Weak aerials mean good combo potential on a fast-faller. Strong aerials mean good finishers. We've seen but a single one of Mac's aerials and we don't even know if it's his Nair or Fair, or how strong it is if it actually hits in a non-staged environment. (It is not possible for Mac to miss that aerial on WFT, and then immediately die. His player had to have fast-falled, wasted his jump and then waited a second to use his Up-B too low to actually recover from.) I expect Mac to have a 'poor air game' in the same way that Fox and Falco do, and not consistently repeat three words that we got, translated through an interpreter, from the man who, while he admittedly made the game, rated Meta Knight's power a 6/10 in the Brawl Strategy guide.
We just think and use characters differently.

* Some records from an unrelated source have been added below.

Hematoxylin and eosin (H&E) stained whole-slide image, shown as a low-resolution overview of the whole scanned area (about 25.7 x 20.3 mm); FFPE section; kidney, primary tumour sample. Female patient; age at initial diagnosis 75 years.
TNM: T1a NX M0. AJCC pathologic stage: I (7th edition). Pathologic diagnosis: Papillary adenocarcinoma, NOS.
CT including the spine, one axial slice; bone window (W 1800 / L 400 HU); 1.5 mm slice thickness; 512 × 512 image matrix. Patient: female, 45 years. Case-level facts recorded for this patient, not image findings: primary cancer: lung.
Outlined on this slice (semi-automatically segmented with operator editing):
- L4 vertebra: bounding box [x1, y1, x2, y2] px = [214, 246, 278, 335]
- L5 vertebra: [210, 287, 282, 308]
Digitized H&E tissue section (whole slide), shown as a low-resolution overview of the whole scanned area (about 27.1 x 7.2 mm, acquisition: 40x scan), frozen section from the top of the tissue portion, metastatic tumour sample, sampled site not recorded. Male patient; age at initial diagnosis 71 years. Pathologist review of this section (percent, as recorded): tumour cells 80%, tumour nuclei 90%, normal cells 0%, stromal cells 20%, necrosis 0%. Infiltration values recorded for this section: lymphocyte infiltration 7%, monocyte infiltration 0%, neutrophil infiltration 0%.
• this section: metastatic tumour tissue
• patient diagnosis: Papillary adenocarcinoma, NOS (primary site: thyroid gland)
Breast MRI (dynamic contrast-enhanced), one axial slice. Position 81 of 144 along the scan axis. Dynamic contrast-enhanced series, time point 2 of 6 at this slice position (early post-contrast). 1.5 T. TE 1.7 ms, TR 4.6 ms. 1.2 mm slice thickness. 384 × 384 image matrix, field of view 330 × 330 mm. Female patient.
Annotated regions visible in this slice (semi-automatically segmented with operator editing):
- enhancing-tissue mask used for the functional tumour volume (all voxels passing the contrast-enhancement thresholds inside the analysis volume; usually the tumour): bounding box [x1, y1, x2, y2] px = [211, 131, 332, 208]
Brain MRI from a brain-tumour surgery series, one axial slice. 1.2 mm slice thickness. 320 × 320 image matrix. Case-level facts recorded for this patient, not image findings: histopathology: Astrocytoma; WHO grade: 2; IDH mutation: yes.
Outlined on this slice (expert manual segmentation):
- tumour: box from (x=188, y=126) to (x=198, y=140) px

So until I see that every single one of Mac's aerials is weak, slow, has poor coverage and piles of landing lag, you're not going to hear me say that Mac has a bad 'air game' (which is in of itself a vague, undefined term.)
Additionally, Morbid: The existence of Mac's Up-B and his up-angled side smash alone make him benefit from platforms. Mac can use Up-B out of shield to get out of pressure and land on a platform to cancel his special fall; launch the opponent into the air with his jab launcher or up-angled Fsmash, chase them into the air with Up-B and then land on a platform faster than his target (since we know he is a fast-faller), ready to follow up with a finisher, etc. Already we can infer than Mac has a good vertical combo game. I'm willing to bet hard cash that Mac's a juggler.
And really, if his ground attacks are indeed much better than his aerials, don't you think that being able to chase opponents that are recovering high, or have multiple jumps, while keeping his feet on a solid surface would, once again, be *helpful*?
C'mon guys, this ain't that complicated.